路曼转过头看到儿子欲言又止的样子便问:“湛湛,怎么了?”

“我胃里难受。”小钧湛捂了捂肚子。

“……”路曼默了默,假装严肃道:“湛湛说实话,是不是跟其他小朋友打架了?”

“不是,我是跟爸爸学的,”小钧湛摇摇头,“爸爸每次有事情求妈妈,就会说自己胃难受的。”

这时言景旸端着一杯热茶走进书房,递到陆曼面前,“言钧湛,胃难受这个借口我只用过几次,之后我换了另一个部位难受的借口,你要听吗?”

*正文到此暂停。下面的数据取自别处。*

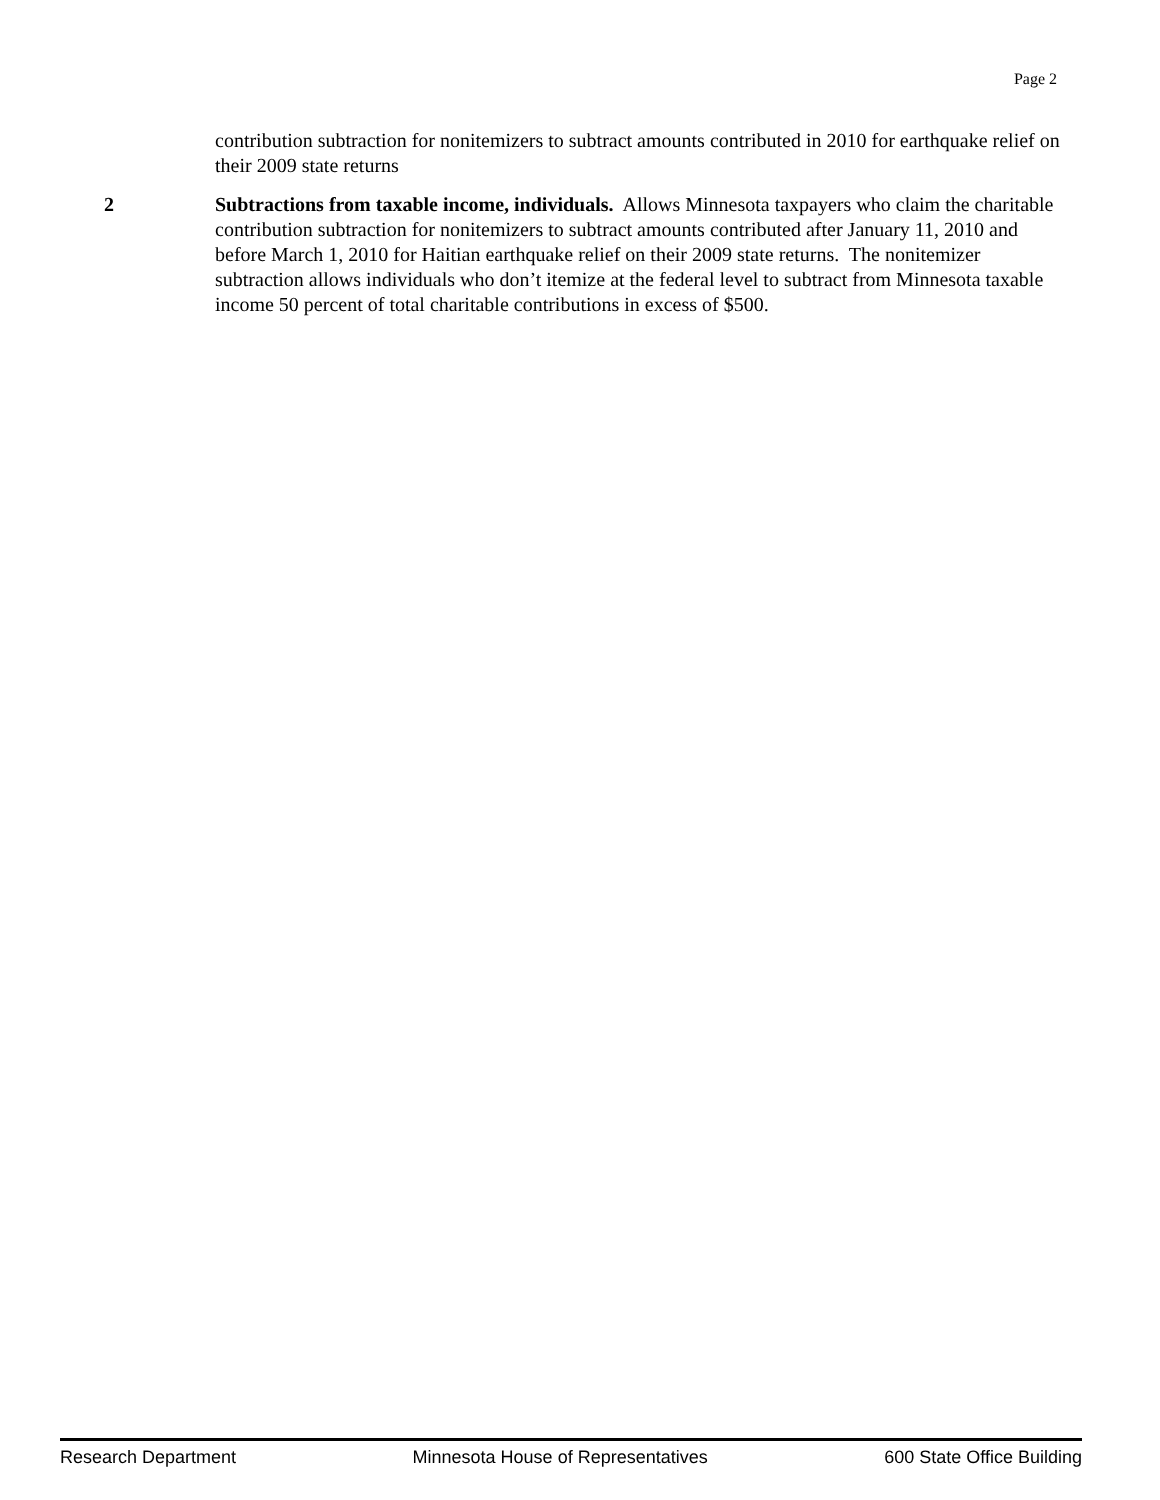Page 2
contribution subtraction for nonitemizers to subtract amounts contributed in 2010 for earthquake relief on their 2009 state returns
2 Subtractions from taxable income, individuals. Allows Minnesota taxpayers who claim the charitable contribution subtraction for nonitemizers to subtract amounts contributed after January 11, 2010 and before March 1, 2010 for Haitian earthquake relief on their 2009 state returns. The nonitemizer subtraction allows individuals who don’t itemize at the federal level to subtract from Minnesota taxable income 50 percent of total charitable contributions in excess of $500.
Research Department Minnesota House of Representatives 600 State Office Building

路曼滕地站起来,手掌盖住了某人的嘴,“你不要教坏小孩子!”

言景旸就着她的动作厚颜地吻了吻她的掌心,小钧湛看看爸爸再看看妈妈,懂事地退出书房,心里嘀咕自己明明都四岁了唉,怎么会是小孩子!

儿子走后,书房里只剩下两人。

言景旸似笑非笑地望着她,“我是说心脏难受、心痛,你想到哪里去了,嗯?”

“我什么都没想。”路曼佯装镇定地否认。

“哦?那你脸红什么?”

“热的。”

“可是今天明明挺凉爽。”

“那就是冻的。”

“那你想不想热一点?”

“嗯……嗯?”

于是,接下来的内容被有爱的作者和谐掉了。